Au Québec, cette sensibilité se traduit par des gestes politiques comme la création d’une table de travail pour mieux traiter les cas d’agression sexuelle dans le système de justice, dit Josée Boileau. Le mouvement «grandissant» dans les universités pour l’égalité des sexes en fait aussi la démonstration, ajoute-t-elle. Mais il reste encore «beaucoup de travail à faire», nuance l’auteure.

Un débat à avoir sur les armes à feu

Qui dit Polytechnique dit aussi débat sur la prolifération des armes à feu au Canada. L’organisme PolySeSouvient, composé de plusieurs membres ou proches des victimes, en fait d’ailleurs un cheval de bataille depuis plusieurs années.

«S’il y a quelque chose de très décevant à ce sujet, c’est le peu de gains pour la lutte qui est menée, reconnaît Josée Boileau. La manière dont le gouvernement Harper a tout défait et, plus récemment, la démission de Nathalie Provost sur le comité du gouvernement Trudeau, montre que ça n’allait nulle part.»

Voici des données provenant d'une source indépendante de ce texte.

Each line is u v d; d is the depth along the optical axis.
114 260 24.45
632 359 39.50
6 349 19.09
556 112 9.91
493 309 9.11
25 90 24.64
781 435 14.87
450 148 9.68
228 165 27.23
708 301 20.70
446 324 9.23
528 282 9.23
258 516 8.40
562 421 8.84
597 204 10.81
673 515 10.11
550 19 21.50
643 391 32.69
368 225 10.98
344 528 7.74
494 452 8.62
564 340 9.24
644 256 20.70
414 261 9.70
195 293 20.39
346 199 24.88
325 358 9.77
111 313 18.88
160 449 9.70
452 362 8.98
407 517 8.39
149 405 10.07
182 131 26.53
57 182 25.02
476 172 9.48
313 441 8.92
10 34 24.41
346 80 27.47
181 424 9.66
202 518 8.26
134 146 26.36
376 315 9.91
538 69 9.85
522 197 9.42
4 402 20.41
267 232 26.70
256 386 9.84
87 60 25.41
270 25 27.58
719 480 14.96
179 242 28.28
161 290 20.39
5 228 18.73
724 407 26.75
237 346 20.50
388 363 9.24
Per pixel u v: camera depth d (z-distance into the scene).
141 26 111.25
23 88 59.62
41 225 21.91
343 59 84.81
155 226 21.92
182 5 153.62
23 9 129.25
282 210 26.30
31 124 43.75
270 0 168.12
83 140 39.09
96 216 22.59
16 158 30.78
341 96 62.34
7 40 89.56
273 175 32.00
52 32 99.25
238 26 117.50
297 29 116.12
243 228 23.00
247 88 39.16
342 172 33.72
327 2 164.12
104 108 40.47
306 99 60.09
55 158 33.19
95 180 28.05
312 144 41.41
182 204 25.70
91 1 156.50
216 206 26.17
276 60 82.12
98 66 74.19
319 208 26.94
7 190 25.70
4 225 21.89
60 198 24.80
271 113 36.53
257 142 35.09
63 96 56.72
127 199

Lors de la dernière campagne électorale, les libéraux fédéraux se sont engagés à bannir les armes d’assaut, dont les fusils semi-automatiques AR-15, s’ils étaient réélus. Seul hic: l’interdiction des armes de poing serait refilée aux municipalités, ce qui déplaît à plusieurs villes dont Montréal.

«Les gens de PolySeSouvient vont être très à l’affût. C’est clair que quand on voit l’explosion du nombre d’armes à feu dans les grandes villes canadiennes, on ne peut que réaliser le sérieux travail de réforme à faire», lâche Mme Boileau.